Théophile. Je crois qu’il faut raisonner tout autrement ici. Les maximes innées ne paraissent que par l’attention qu’ on leur donne ; mais ces personnes n’en ont guère, ou l’ont pour tout autre chose. Ils ne pensent presque qu’aux besoins du corps ; et il est raisonnable que les pensées pures et détachées soient le prix des soins plus nobles. Il est vrai que les enfants et les sauvages ont l’esprit moins altéré par les coutumes, mais ils l’ont aussi moins élevé par la doctrine, qui donne de l’attention. Ce serait quelque chose de bien peu juste, que les plus vives lumières dussent mieux briller dans les esprits qui les méritent moins et qui sont enveloppés des plus épais nuages. Je ne voudrais donc pas qu’on fit trop d’honneur à l’ignorance et à la barbarie, quand on est aussi savant et aussi habile que vous l’êtes, Philalèthe, aussi bien que votre excellent auteur ; ce serait rabaisser les dons de Dieu. Quelqu’un dira que plus on est ignorant, plus on approche de l’avantage d’un bloc de marbre, ou d’une pièce de bois, qui sont infaillibles et impeccables. Mais par malheur ce n’est pas en cela qu’on y approche ; et tant qu’on est capable de connaissance, on pèche en négligeant de l’acquérir, et on manquera d’autant plus aisément qu’on est moins instruit.

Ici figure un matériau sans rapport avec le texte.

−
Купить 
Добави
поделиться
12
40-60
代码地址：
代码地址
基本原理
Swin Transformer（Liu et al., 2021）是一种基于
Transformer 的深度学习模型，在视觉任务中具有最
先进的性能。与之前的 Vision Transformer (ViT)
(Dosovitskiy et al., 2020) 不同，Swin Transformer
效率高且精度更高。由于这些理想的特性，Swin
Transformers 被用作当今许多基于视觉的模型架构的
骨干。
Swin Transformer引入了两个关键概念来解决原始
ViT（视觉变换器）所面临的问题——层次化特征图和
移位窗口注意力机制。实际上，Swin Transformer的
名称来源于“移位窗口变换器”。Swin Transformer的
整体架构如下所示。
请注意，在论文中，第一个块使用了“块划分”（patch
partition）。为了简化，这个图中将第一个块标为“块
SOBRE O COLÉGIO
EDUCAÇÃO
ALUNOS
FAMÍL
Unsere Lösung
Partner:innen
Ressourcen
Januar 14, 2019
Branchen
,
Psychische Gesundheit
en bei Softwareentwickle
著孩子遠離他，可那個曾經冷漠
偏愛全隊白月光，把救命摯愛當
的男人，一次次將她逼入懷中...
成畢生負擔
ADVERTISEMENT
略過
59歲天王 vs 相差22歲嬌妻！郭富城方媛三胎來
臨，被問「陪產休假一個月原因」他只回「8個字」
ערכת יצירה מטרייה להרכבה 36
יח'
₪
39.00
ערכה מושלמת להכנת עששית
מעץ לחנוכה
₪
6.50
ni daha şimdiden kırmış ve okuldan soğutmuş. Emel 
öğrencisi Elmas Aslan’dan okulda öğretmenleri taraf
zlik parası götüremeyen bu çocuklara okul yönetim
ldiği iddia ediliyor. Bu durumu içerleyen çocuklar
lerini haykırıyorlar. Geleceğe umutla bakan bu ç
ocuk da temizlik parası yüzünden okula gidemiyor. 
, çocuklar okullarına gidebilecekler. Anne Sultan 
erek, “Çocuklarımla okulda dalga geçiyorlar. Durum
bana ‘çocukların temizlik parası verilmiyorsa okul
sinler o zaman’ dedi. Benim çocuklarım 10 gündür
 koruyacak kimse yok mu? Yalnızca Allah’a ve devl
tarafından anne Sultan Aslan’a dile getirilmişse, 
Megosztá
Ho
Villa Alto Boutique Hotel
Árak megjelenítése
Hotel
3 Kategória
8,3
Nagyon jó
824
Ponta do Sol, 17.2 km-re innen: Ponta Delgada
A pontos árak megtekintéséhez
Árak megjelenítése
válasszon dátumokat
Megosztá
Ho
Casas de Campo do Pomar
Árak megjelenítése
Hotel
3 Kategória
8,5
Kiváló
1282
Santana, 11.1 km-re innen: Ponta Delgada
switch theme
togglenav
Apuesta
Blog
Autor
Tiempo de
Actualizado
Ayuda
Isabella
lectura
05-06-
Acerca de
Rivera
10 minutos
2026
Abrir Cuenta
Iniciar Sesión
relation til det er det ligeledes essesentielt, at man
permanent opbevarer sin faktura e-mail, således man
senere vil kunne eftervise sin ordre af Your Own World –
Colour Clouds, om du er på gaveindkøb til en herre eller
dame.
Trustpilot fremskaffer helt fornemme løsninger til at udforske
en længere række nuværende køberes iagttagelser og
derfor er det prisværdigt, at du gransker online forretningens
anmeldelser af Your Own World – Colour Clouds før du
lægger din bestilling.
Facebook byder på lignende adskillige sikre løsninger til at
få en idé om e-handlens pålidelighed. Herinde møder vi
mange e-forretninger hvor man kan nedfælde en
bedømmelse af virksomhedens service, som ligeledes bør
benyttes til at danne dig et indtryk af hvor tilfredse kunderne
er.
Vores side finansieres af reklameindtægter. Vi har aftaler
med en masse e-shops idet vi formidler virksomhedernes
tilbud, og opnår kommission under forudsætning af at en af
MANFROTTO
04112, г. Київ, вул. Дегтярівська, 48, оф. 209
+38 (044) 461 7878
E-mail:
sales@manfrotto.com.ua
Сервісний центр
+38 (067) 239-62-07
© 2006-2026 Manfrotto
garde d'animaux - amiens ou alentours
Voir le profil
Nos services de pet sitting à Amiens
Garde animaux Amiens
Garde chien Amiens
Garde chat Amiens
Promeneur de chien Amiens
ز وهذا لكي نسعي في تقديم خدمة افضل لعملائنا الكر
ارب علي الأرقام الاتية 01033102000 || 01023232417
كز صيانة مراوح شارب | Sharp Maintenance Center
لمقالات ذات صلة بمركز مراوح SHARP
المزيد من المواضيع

  1. Malebranche, dont la Recherche de la Vérité parut en 1674
  2. Gassendi (1592-1655) défendit l'épicurisme, en particulier dans son ouvrage : Syntagma philosophiæ Epicuri.
  3. François Brnier, philosophe et voyageur se fit connaître surtout dans son ouvrage, en huit volumes intitulé Abrégé de la philosophie de Gassendi.
  4. Lady Masham fut une des amies les plus fidèles de Locke. Leibniz reçut d'elle l'ouvrage de son père : Systema intellectuale hujus universi.
  5. Ralph Cudworth, philosophe platonicien et latitudinaire, défendit le théisme dans : le Vrai système intellectuel ; Londres, 1678.